Large language models learn to speak biology
AI systems that have already made strides learning the language of humans are being trained to decipher the language of life encoded in DNA — and to use it to try to design new molecules.
Why it matters: AI that can make sense of biology's information could help scientists to develop new therapeutics and to engineer cells to produce biofuels, materials, medicines and other products.
Background: Scientists have for decades worked to reverse engineer cells in order to design new proteins and improve molecules found in nature, increasingly with the help of computational tools.
- Other researchers have scoured Earth for compounds made by bacteria, fungi, plants and other organisms that can be useful for particular purposes but haven't been discovered. Both approaches have yielded new cancer therapeutics and products.
- "But at some point, we run out of low-hanging fruit to pick," says Kyunghyun Cho, a professor of computer science and data science at New York University and senior director of Frontier Research at Prescient Design, which is part of Genentech.
Now, generative AI models — similar to the large language model (LLM) that powers ChatGPT — are being developed to understand the rules and relationships of DNA, RNA and proteins, and the many functions and properties they produce.

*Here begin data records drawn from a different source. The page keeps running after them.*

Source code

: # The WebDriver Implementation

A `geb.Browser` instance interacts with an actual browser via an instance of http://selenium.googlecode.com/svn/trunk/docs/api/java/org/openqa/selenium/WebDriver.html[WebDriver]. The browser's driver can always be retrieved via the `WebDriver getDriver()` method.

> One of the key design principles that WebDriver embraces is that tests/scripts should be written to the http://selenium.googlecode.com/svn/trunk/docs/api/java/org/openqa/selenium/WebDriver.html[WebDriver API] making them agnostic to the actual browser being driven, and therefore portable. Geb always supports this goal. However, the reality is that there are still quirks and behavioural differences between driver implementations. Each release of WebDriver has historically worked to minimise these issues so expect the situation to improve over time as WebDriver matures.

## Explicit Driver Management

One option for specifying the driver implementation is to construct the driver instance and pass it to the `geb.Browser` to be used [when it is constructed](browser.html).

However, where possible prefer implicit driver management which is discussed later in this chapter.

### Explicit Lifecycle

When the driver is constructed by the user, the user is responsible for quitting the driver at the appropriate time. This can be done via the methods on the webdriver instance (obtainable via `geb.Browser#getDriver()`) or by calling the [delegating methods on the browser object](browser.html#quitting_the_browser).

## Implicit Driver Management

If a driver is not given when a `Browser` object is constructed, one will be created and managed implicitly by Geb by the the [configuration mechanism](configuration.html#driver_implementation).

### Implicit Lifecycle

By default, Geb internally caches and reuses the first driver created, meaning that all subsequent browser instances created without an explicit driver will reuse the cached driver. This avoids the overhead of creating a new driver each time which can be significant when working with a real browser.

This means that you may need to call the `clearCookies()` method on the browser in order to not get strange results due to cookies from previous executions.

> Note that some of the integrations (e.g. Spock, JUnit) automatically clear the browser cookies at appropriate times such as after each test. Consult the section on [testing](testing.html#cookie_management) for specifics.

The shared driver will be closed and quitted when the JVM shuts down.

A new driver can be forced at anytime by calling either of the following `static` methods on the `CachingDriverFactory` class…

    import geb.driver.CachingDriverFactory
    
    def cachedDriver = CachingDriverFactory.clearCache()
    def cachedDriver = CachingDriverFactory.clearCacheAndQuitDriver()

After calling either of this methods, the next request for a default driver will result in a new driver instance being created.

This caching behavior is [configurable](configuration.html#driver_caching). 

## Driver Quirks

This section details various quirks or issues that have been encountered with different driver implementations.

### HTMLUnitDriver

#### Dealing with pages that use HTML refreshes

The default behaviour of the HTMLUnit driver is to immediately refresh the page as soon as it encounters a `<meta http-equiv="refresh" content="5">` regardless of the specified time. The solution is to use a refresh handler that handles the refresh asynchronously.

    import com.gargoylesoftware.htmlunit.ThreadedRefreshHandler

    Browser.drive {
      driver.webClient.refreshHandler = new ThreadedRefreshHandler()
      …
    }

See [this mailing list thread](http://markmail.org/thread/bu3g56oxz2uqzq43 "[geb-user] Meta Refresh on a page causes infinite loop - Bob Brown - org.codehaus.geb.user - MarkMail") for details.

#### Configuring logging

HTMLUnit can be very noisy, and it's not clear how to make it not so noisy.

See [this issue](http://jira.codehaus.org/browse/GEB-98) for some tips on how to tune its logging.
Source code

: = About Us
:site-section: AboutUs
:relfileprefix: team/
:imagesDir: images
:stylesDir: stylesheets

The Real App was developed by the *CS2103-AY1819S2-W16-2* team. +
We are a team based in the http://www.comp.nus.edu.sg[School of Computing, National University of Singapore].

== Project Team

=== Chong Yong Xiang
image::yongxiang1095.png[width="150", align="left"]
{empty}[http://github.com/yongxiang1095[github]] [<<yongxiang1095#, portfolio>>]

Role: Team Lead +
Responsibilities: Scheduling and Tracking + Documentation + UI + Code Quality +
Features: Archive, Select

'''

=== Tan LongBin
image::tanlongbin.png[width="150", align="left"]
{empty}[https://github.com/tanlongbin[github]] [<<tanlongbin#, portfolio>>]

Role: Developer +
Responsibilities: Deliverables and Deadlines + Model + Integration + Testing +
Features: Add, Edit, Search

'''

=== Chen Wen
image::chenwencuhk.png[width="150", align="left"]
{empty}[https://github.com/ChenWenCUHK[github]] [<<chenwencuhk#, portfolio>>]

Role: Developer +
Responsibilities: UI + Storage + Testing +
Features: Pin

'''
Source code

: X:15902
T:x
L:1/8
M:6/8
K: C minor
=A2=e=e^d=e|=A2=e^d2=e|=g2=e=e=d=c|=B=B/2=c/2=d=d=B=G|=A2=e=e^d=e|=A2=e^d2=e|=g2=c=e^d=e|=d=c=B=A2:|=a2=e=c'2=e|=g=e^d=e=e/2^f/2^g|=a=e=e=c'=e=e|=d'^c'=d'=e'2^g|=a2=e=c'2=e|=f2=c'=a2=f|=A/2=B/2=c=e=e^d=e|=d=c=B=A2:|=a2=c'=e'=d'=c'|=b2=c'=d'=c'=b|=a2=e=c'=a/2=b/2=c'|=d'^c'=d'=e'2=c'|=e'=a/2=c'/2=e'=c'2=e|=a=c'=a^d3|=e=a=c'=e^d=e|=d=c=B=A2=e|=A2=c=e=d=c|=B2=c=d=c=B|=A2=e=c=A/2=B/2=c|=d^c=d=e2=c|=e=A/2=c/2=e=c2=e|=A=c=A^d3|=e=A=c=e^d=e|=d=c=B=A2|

How it works: Humans arrange the 26 letters in the modern English alphabet into roughly — and arguably — about 500,000 words.
- LLMs are given text that they then split into characters, words or subwords, known as tokens.
- The AI model then determines the relationships among these tokens and uses that information to generate original text.
The language of biology contains far fewer letters but produces many more "words" in the form of proteins.
- The genetic information carried in DNA is encoded in four molecules: A (adenine), C (cytosine), T (thymine) and G (guanine).
- Three-letter combinations of these four basepairs, called codons, give rise to 20 different amino acids, some or all of which are strung together in different orders to make up proteins.
- There are more than 200 million known proteins. AlphaFold, an AI system developed by DeepMind, can predict the structure of a protein from its amino acid sequence — one of biology's biggest challenges and time-consuming tasks.
- But many orders of magnitude more proteins are theoretically possible.
- That leaves a vast space to explore for scientists who want to develop new proteins that have the properties they want for a novel drug or to engineer cells to perform different tasks.
What's happening: AI models are being used to map that space to identify changes in DNA or RNA that underpin disease or alter key processes in a cell — and to use that information to design new proteins. But scientists doing that face several hurdles.
- They must figure out the best way to break biology's language down into tokens that the LLM can work with.
- They must ensure the AI is able to see the relationships between genes and elements of genes that affect one another from different places in a long stretch of DNA, says Joshua Dunn, a molecular and computational biologist at Ginkgo Bioworks, which uses AI to drive some of its gene designs. It's like having to pull sentences from different parts of a book to understand its meaning.
- Another consideration is that if you read DNA from different starting points, you can wind up with different proteins — if you start mid-sentence, you get a different story than if you start at the sentence's beginning.
- And while most proteins are encoded in standard genetic code, others are transcribed by different "readers" in cells. "That means there are a whole lot of different languages being spoken at the same time," Dunn says.
Dunn says he is "extremely optimistic that large language models are going to figure out some of this because they're actually very good at understanding different scales of meanings spoken in different languages."
- But there are open questions about how to tokenize genetic data to capture other information. For example, a model has to look at a wide enough span of information to capture the signals spread out across a chromosome — but in a way that doesn't lose valuable details about mutations to single letters and the changes they cause. AI models might not be able to rely on tokenization or require adapting it to do this, Dunn says.
Where it stands: It's early days for AI foundation models in biology but companies, including Profluent Bio, Inceptive and others, and academic groups are developing models for deciphering the language of DNA and designing new proteins.
- HyenaDNA, a "genomic foundation model" developed by researchers at Stanford University, learns how DNA sequences are distributed, genes are encoded and how regions in between those that code for amino acids regulate a gene's expression.
Yes, but: Like with LLMs, there is concern about biased training data based on where samples are taken from, says Vaneet Aggarwal, a computer scientist and professor at Purdue University who has worked on AI models to understand the language of DNA.
What's next: Spewing out novel molecules from generative models is only a first step — and not necessarily the biggest hurdle, Cho says.
- Candidate molecules have to go through several more phases of development to filter out the most promising ones for experimental testing in the lab, he says.
The bottom line: LLMs that handle human language are "speeding up what we already know how to do," Cho says — but with biology, "we're trying to figure out something we've never figured out ourselves." That means "the burden of validation is ... enormous."